Using East-West Network Visibility to Detect Threats in Later Stages of MITRE ATT&CK

COMMENTARY

The Cybersecurity and Infrastructure Security Agency (CISA) calls "insufficient internal network monitoring" one of 10 most common network misconfigurations. Indeed, network analysis and visibility (NAV) remains a perennial challenge. As the boundaries around the traditional network disappear and the active threat landscape becomes more complex, enterprises need new methods and solutions to defend their performance, security, and continuity.

That's where the MITRE ATT&CK framework comes in.
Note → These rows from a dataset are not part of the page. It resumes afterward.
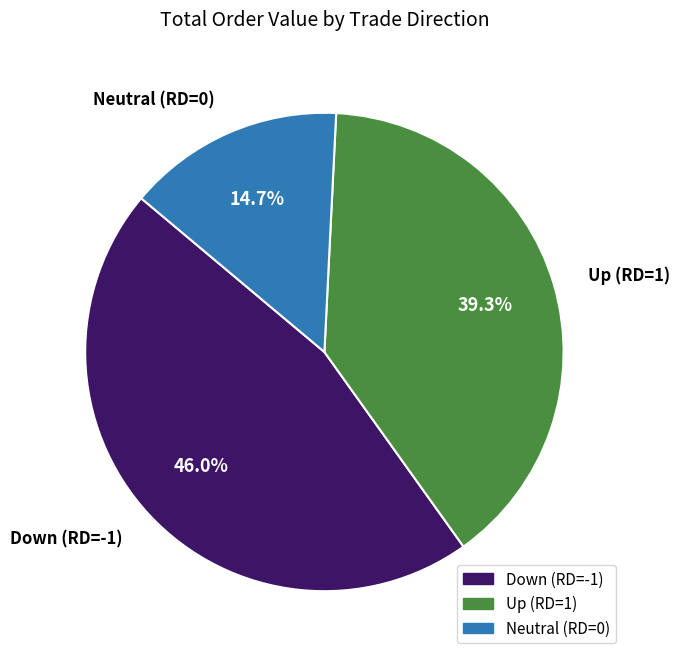

Does any single category account for the majority?

No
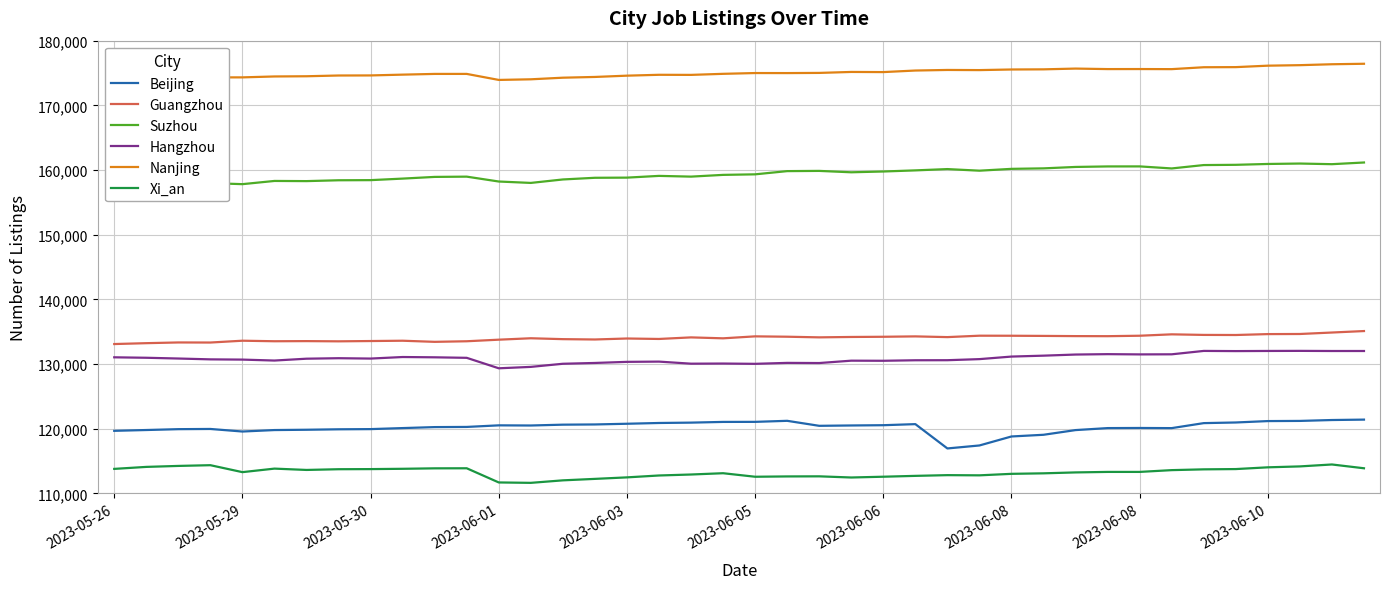

What is the total value across all series at 2023-06-05?

830441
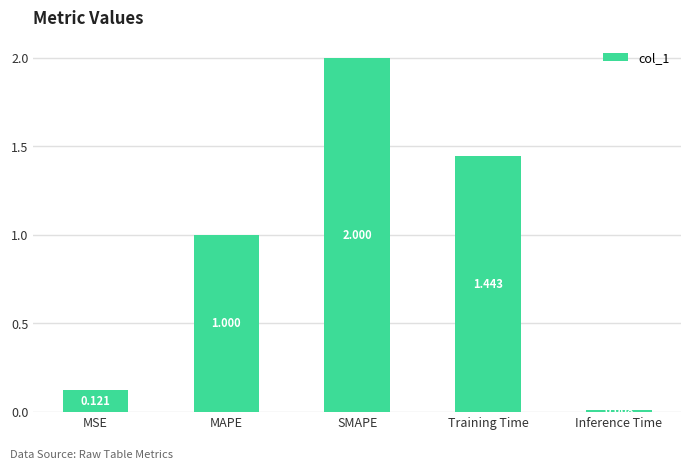

What is the label of the 3rd bar from the left?

SMAPE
The adversary tactics and techniques it collects help us understand and combat cyber threats, such as ransomware, as well as advanced persistent threats (APTs) that seek to inflict potentially devastating damage on an enterprise. By looking for known tactics and techniques of known APT groups, cybersecurity teams can thwart threats before they turn into successful attacks.

Once ransomware is detected, it's normally way too late to prevent damage. This underscores the need for complete and continuous monitoring of the network, an understanding of preventative strategies, and uninhibited visibility capabilities to detect anomalies that not only encompass "north-south" traffic between the data center and clients, but "east-west" traffic between servers as well.

Understand the Threat Landscape and Your Network

While complete network visibility is the end goal, that's easier said than done. Organizations require holistic visibility across the service delivery ecosystem. Monitoring network activity for tracking and trending traffic and application utilization is essential. In addition, you must go beyond enterprisewide visibility to implement a broad-based performance and availability strategy that encompasses not only the headquarters, remote offices, and private data centers, but also colocation centers, contact centers, public clouds, and software-as-a-service (SaaS) environments.

In addition, maintaining high-performing digital services across increasingly distributed hybrid cloud environments is crucial for enterprise IT organizations. With a more distributed environment comes new challenges in providing customers and the hybrid workforce with safe, secure access to and availability of business applications and services. In some cases, managing quality performance in the wake of traffic growth across SD-WAN links, crucial Internet circuits, VPN gateways, and hybrid clouds has moved from an operational challenge to a business-critical priority.

For example, many companies today permanently moved thousands of employees to work-from-home and hybrid-cloud environments during and after the pandemic. As companies transitioned to hybrid workforce and zero-trust models, NetOps teams realized that they needed better tools to identify whether SD-WAN bandwidth could adequately handle spikes in remote network traffic related to thousands of remote users. At the same time, SecOps teams needed this same level of visibility to detect threats and confirm their zero-trust network policies were working as designed.

Ultimately, by understanding the threat landscape of the network in this instance, IT management can better understand and identify where "crown jewels," such as key servers, applications, and databases, reside. That way, when threats do occur, anomalous behavior is clearer to NetOps and SecOps teams.

In today's expanded service edge environments, visualizing the remote end user experience in the context of multitier network and vendor environments is essential to quickly isolate problems and provide visibility across all stages of MITRE ATT&CK.

Ensure Network Visibility Is Both Internal and External

IT teams need end-to-end visibility throughout their entire enterprise networks, from SD-WAN and remote offices, to hybrid/multicloud environments, to co-los and data centers. When there is a lack of visibility, SecOps teams do not have adequate insight into all stages of MITRE ATT&CK.

A modern zero-trust environment assumes that the network has already been breached. That is, the initial phases of MITRE ATT&CK — reconnaissance, resource development, and initial access — have already happened. North-south network visibility alone is inadequate to track the internal movement of the attacker, which is now progressing through later MITRE ATT&CK phases of execution, persistence, privilege escalation, defense evasion, credential access, discovery, lateral movement, and collection.

To catch intrusions at these stages, SecOps teams need east-west traffic visibility. With this level of visibility into server-server communication, SecOps teams can detect anomalous traffic behaviors concerning their crown-jewel servers. In the event of a ransomware attack, many of the MITRE ATT&CK tactics and techniques precede the actual exfiltrating and encrypting of data.

Attacks of this nature underscore the need for complete, continuous monitoring of the network, an understanding of preventative strategies, and uninhibited visibility capabilities in order to detect anomalies that encompass traffic flowing from every direction. By using both internal-facing and external-facing solutions, IT, NetOps, and SecOps teams can implement best-of-both-worlds performance monitoring.

Leveraging data derived from both forms of network packet traffic helps to address hard‑to-isolate issues across hybrid and remote environments. The combination of north-south and east-west network visibility is required for the last phases of MITRE ATT&CK — command and control, exfiltration, and impact.